5) List of current medications; how long you’ve been taking them, what the dosage is and what the medication is for (as some meds are used off-label). This is where it’s important to update the page annually, and/ or with every change that occurs. (Also, the ER staff will ask which medications have been given that day – be prepared to answer that question.)

6) Previous surgeries (include year and place); serious illnesses/previous hospitalizations (include year and place)

7) For children, indicate if vaccinations are up to date. For adults, note when last booster shots were given (i.e. tetanus).

8) Behaviour/personality traits. This is where I’ve listed that my son is normally extremely active and very happy and content. This helps the doctor see how far from “normal” the patient is. (Note from Donna: I include a photo of my son and my Mom on their one-pagers so professionals in the ER can see their vibrant, smiling faces when they are healthy)

9) If they have problems communicating, or a different way of communicating, note that here.

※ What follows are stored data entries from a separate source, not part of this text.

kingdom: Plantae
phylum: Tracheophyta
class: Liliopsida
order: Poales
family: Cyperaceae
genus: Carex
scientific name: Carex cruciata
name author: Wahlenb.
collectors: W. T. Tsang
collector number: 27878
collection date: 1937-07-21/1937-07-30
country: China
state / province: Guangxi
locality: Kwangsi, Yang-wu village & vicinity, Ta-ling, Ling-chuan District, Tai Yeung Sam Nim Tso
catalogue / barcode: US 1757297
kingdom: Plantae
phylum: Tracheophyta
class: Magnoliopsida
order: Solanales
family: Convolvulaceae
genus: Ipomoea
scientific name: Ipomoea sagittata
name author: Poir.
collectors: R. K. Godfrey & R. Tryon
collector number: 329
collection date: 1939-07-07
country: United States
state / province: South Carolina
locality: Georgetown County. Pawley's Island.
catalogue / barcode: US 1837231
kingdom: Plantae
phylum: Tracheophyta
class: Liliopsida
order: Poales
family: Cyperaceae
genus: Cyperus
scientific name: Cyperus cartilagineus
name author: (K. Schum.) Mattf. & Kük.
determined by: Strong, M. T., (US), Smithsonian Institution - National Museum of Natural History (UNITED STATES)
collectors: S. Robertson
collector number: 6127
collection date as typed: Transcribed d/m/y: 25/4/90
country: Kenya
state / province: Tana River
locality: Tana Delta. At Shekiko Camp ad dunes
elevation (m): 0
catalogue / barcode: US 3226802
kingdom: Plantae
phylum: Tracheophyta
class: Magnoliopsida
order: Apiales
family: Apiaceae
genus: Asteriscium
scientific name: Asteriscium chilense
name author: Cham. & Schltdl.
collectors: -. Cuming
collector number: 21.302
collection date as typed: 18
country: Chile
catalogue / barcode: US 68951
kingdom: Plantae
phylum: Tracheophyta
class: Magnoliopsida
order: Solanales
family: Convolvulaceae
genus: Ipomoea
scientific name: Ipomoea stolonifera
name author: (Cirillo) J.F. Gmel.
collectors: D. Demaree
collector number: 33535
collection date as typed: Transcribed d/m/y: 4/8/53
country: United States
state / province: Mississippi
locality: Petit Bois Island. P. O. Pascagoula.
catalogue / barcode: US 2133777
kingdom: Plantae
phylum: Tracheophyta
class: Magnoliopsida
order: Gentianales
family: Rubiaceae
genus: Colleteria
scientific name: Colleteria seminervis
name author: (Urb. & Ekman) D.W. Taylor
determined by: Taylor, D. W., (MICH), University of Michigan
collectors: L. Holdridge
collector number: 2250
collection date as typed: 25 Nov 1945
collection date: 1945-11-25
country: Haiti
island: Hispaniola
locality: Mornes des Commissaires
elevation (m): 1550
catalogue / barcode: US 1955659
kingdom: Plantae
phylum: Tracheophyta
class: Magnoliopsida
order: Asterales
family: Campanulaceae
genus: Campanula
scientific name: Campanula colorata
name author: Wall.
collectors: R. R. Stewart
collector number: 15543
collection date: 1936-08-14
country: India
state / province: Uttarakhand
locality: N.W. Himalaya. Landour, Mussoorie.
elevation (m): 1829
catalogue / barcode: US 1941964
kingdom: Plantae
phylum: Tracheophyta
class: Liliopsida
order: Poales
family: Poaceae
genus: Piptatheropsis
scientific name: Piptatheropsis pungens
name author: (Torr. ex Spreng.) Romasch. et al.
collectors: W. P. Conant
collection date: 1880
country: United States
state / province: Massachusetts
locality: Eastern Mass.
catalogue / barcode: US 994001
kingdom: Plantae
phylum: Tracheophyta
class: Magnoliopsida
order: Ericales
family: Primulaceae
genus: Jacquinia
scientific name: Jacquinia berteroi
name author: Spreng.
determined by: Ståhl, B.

10) How do they normally deal with pain? (i.e. do they have a high tolerance for pain?)

11) You might want to include any other information that would give an indication of what “normal” activity and competency levels are (such as work or hobbies). But remember this is a BRIEF summary of the patient, so be succinct. Only include pertinent information and in a concise manner.

12) List of doctors, indicating what field (i.e. family doctor, oncologist, etc) with their contact information. Also, list additional medical contacts, such as the pharmacy you normally go to for prescriptions, or doctors that might not be considered primary care (perhaps an allergist, or a dentist).

13) List a couple of people who are emergency contacts. Note the relationship to the patient and be sure to give phone numbers where they can be reached at any hour.

14) Finally, at the bottom of the page, note the date that you last updated this information. If you have not updated it in a while but it is still correct, just change the date (so that people can see the information is recent and still relevant). Every time you update the page, re-read the whole thing to be sure all the information is still correct and has not changed.

15) Note from Donna: I would also add whether there is a Do Not Resuscitate Order on file. Also, if you have a Power of Attorney or Guardianship arrangement for your loved one, this should be noted on the page as well.